Dicho así, en el plano teórico, suena muy bien. La mayoría de las mujeres hemos fantaseado alguna vez con no tener la regla y, desde luego, por una temporadita es agradable. Aunque nunca he tenido menstruaciones excesivamente molestas, hay que reconocer que es incómoda, así que al principio no la echaba de menos. Pero llegó un día en que empecé a ser consciente de que la regla forma parte de la vida cotidiana de una mujer de mi edad y que, aunque a veces lo pasemos por alto, cumple su función, al igual que los vaivenes de hormonas que sufrimos con cada ciclo.

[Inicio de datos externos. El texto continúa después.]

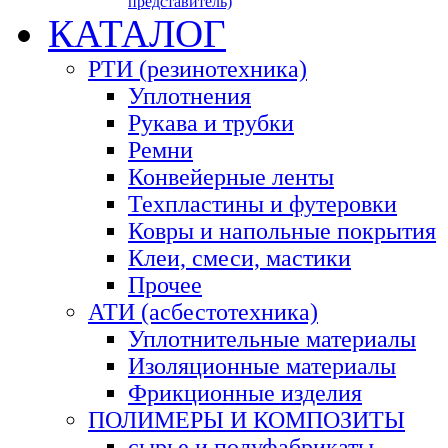
представитель)
КАТАЛОГ
РТИ (резинотехника)
Уплотнения
Рукава и трубки
Ремни
Конвейерные ленты
Техпластины и футеровки
Ковры и напольные покрытия
Клеи, смеси, мастики
Прочее
АТИ (асбестотехника)
Уплотнительные материалы
Изоляционные материалы
Фрикционные изделия
ПОЛИМЕРЫ И КОМПОЗИТЫ
сырье и полуфабрикаты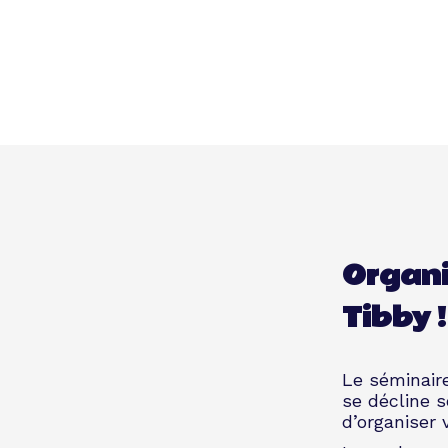
Organi
Tibby !
Le séminair
se décline 
d’organiser 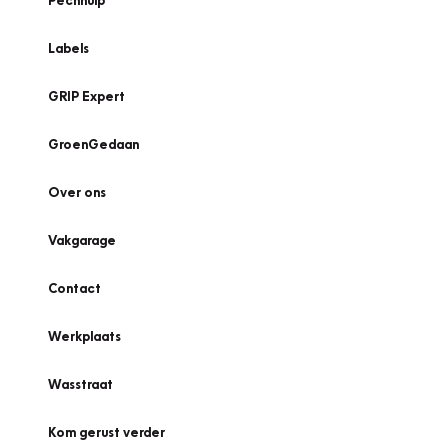
Pechhulp
Labels
GRIP Expert
GroenGedaan
Over ons
Vakgarage
Contact
Werkplaats
Wasstraat
Kom gerust verder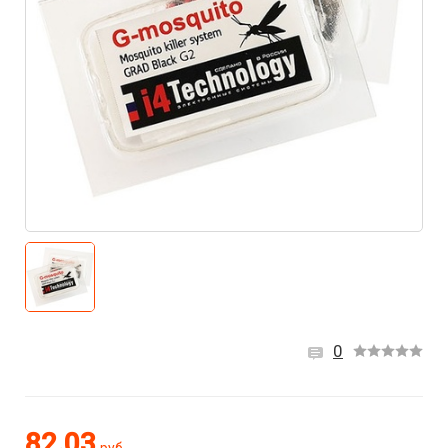
0
82.03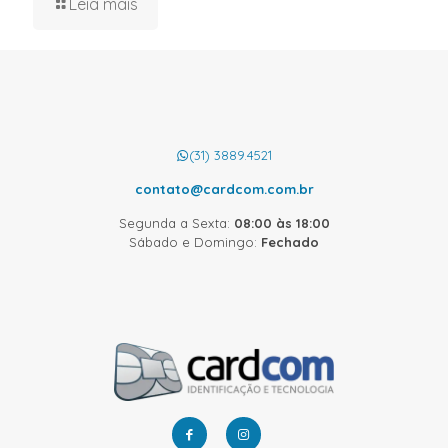
Leia mais
(31) 3889.4521
contato@cardcom.com.br
Segunda a Sexta:
08:00 às 18:00
Sábado e Domingo:
Fechado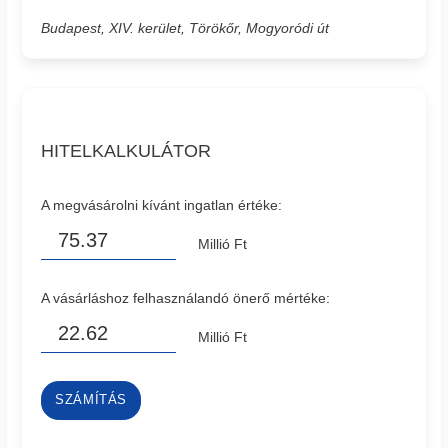
Budapest, XIV. kerület, Törökőr, Mogyoródi út
HITELKALKULÁTOR
A megvásárolni kívánt ingatlan értéke:
Millió Ft
A vásárláshoz felhasználandó önerő mértéke:
Millió Ft
SZÁMÍTÁS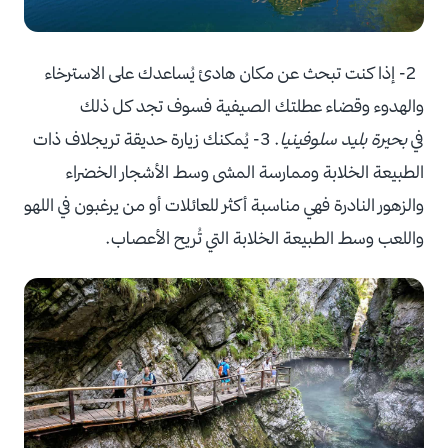
2- إذا كنت تبحث عن مكان هادئ يُساعدك على الاسترخاء
والهدوء وقضاء عطلتك الصيفية فسوف تجد كل ذلك
في
بحيرة بليد سلوفينيا
. 3- يُمكنك زيارة حديقة تريجلاف ذات
الطبيعة الخلابة وممارسة المشى وسط الأشجار الخضراء
والزهور النادرة فهي مناسبة أكثر للعائلات أو من يرغبون في اللهو
واللعب وسط الطبيعة الخلابة التي تُريح الأعصاب.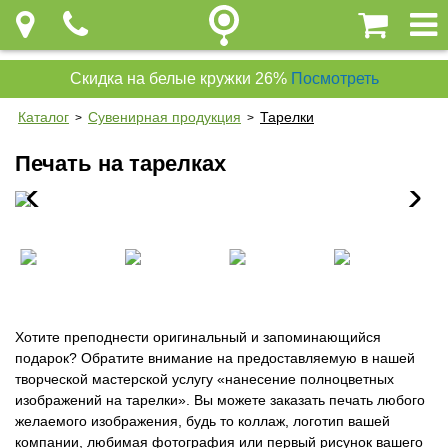
Скидка на белые кружки 26%
Посмотреть
Каталог
Сувенирная продукция
Тарелки
>
>
Печать на тарелках
Хотите преподнести оригинальный и запоминающийся
подарок? Обратите внимание на предоставляемую в нашей
творческой мастерской услугу «нанесение полноцветных
изображений на тарелки». Вы можете заказать печать любого
желаемого изображения, будь то коллаж, логотип вашей
компании, любимая фотография или первый рисунок вашего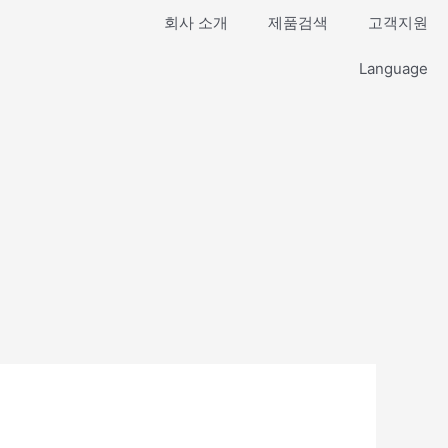
회사 소개
제품검색
고객지원
Language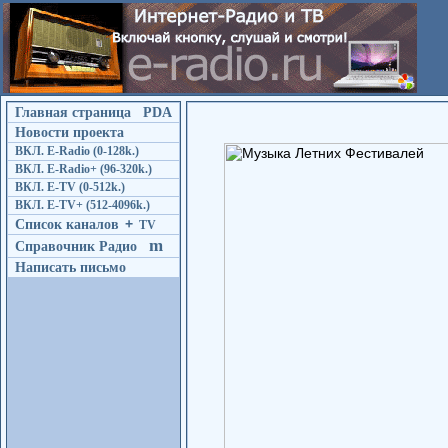
Главная страница
PDA
Новости проекта
ВКЛ. E-Radio (0-128k.)
ВКЛ. E-Radio+ (96-320k.)
ВКЛ. E-TV (0-512k.)
ВКЛ. E-TV+ (512-4096k.)
Список каналов
+
TV
m
Справочник Радио
Написать письмо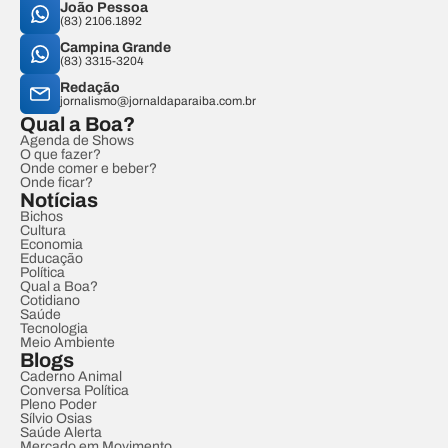
João Pessoa
(83) 2106.1892
Campina Grande
(83) 3315-3204
Redação
jornalismo@jornaldaparaiba.com.br
Qual a Boa?
Agenda de Shows
O que fazer?
Onde comer e beber?
Onde ficar?
Notícias
Bichos
Cultura
Economia
Educação
Política
Qual a Boa?
Cotidiano
Saúde
Tecnologia
Meio Ambiente
Blogs
Caderno Animal
Conversa Política
Pleno Poder
Sílvio Osias
Saúde Alerta
Mercado em Movimento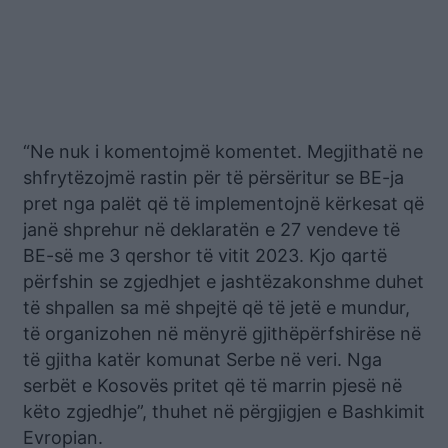
“Ne nuk i komentojmë komentet. Megjithatë ne
shfrytëzojmë rastin për të përsëritur se BE-ja
pret nga palët që të implementojnë kërkesat që
janë shprehur në deklaratën e 27 vendeve të
BE-së me 3 qershor të vitit 2023. Kjo qartë
përfshin se zgjedhjet e jashtëzakonshme duhet
të shpallen sa më shpejtë që të jetë e mundur,
të organizohen në mënyrë gjithëpërfshirëse në
të gjitha katër komunat Serbe në veri. Nga
serbët e Kosovës pritet që të marrin pjesë në
këto zgjedhje”, thuhet në përgjigjen e Bashkimit
Evropian.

Creo que resultó agradable estar sin ella más o menos los primeros 9-10 meses. A partir de ahí comencé a sentir que había un desfase, por llamarlo de alguna manera, entre la edad de Bebé y mi estado físico y psicológico. No tener la menstruación, para mi, supone estar inmersa en un postparto infinito, en una pseudo-menopausia que siento que no me corresponde. Mucho calor, sofocos (sobre todo durante esos primeros 9-10 meses), una sequedad vaginal impresionante, nulo deseo sexual y una sensación física y emocional de estar recién parida difícil de describir.

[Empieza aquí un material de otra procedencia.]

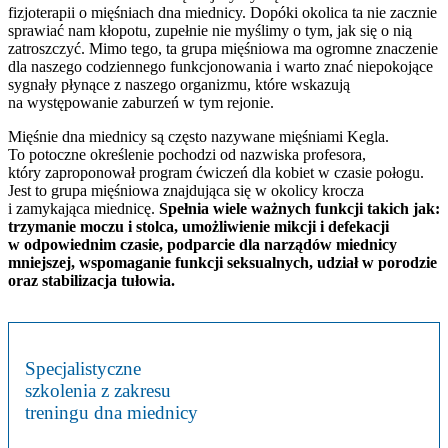
fizjoterapii o mięśniach dna miednicy. Dopóki okolica ta nie zacznie
sprawiać nam kłopotu, zupełnie nie myślimy o tym, jak się o nią
zatroszczyć. Mimo tego, ta grupa mięśniowa ma ogromne znaczenie
dla naszego codziennego funkcjonowania i warto znać niepokojące
sygnały płynące z naszego organizmu, które wskazują
na występowanie zaburzeń w tym rejonie.
Mięśnie dna miednicy są często nazywane mięśniami Kegla.
To potoczne określenie pochodzi od nazwiska profesora,
który zaproponował program ćwiczeń dla kobiet w czasie połogu.
Jest to grupa mięśniowa znajdująca się w okolicy krocza
i zamykająca miednicę.
Spełnia wiele ważnych funkcji takich jak:
trzymanie moczu i stolca, umożliwienie mikcji i defekacji
w odpowiednim czasie, podparcie dla narządów miednicy
mniejszej, wspomaganie funkcji seksualnych, udział w porodzie
oraz stabilizacja tułowia.
Specjalistyczne
szkolenia z zakresu
treningu dna miednicy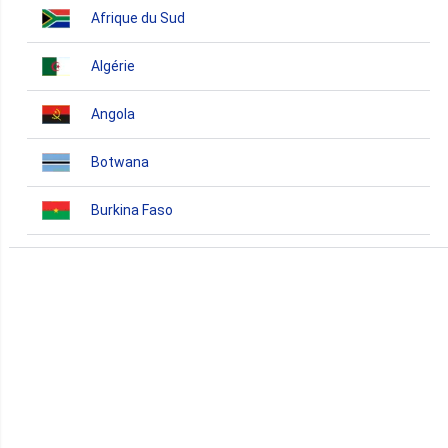
Afrique du Sud
Algérie
Angola
Botwana
Burkina Faso
Burundi
Bénin
Cameroun
Cap-Vert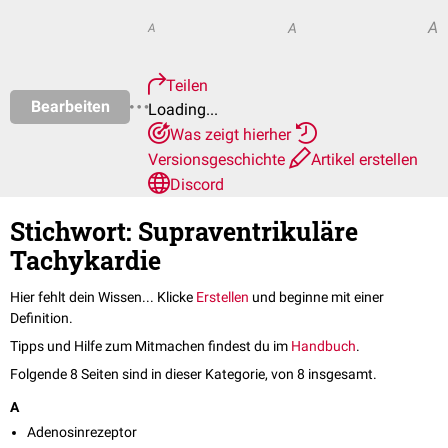
A
A
A
Teilen
Bearbeiten
Loading...
Was zeigt hierher
Versionsgeschichte
Artikel erstellen
Discord
Stichwort: Supraventrikuläre
Tachykardie
Hier fehlt dein Wissen... Klicke
Erstellen
und beginne mit einer
Definition.
Tipps und Hilfe zum Mitmachen findest du im
Handbuch
.
Folgende 8 Seiten sind in dieser Kategorie, von 8 insgesamt.
A
Adenosinrezeptor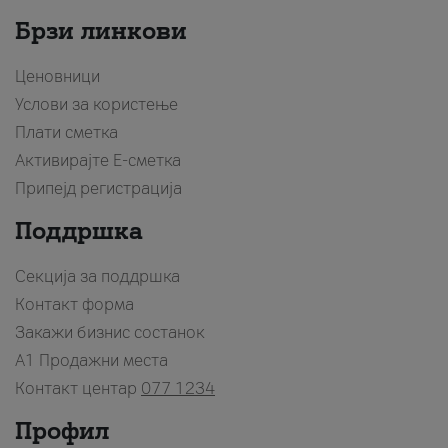
Брзи линкови
Ценовници
Услови за користење
Плати сметка
Активирајте Е-сметка
Припејд регистрација
Поддршка
Секција за поддршка
Контакт форма
Закажи бизнис состанок
A1 Продажни места
Контакт центар
077 1234
Профил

Hubo un momento en torno al año de edad en que, también por la situación personal y la altísima demanda de Bebé, me di cuenta de que necesitaba volver a tener una vida normal. Dormir decentemente, no comer como un pavo, tener tiempo de darme una ducha de más de 5 minutos… y tener la regla. Porque puede ser molesto, pero el periodo forma parte de la vida normal de una mujer joven, ¡es el ciclo de la vida! No es sólo la idea filosófica y casi romántica que podemos extraer de que en cada ciclo menstrual la formación de una nueva vida es posible, es también todas esas cosas más banales de cada periodo: que si hoy me duele la cabeza porque voy a ovular, mira que hoy tengo moco de tipo fértil, ya estoy empezando a manchar, se me ha olvidado comprar compresas / tampones… Ese tipo de cosas.

A partir de los 15-16 meses Bebé empezó a mamar un poquitín menos y físicamente noté cambios. Ya no tengo sofocos, la sequedad vaginal empieza a mejorar y casi de la mano la líbido también. Una mejoría muy lenta pero evidente.

Con la huelga de lactancia de Bebé pensaba que la regla no tardaría en venir. 48 horas sin mamar más que un chupito entre medias son muchas horas. Pero tras molestias ováricas hace unos días y un ataque de acné adulto bestial que estoy padeciendo no parece que venga nada más. No sé si finalmente aparecerá o no porque Bebé ha retomado con ganas la lactancia tras su huelga, con todo lo que ello implica.

Hace unos días hablaba con una mamá que, aún unos meses por detrás, está en una situación parecida a la mía. Comentábamos que la gente no lo comprende, ¿para qué querrías tener la regla? ¿estás loca? Pero al final pasa lo de siempre, que idealizamos mucho una situación y luego la realidad puede ser bien distinta.

No tener la menstruación porque acababa de tener un bebé fue estupendo, pero me gustaría pasar ya a otra fase y poder cerrar definitivamente este postparto tan largo.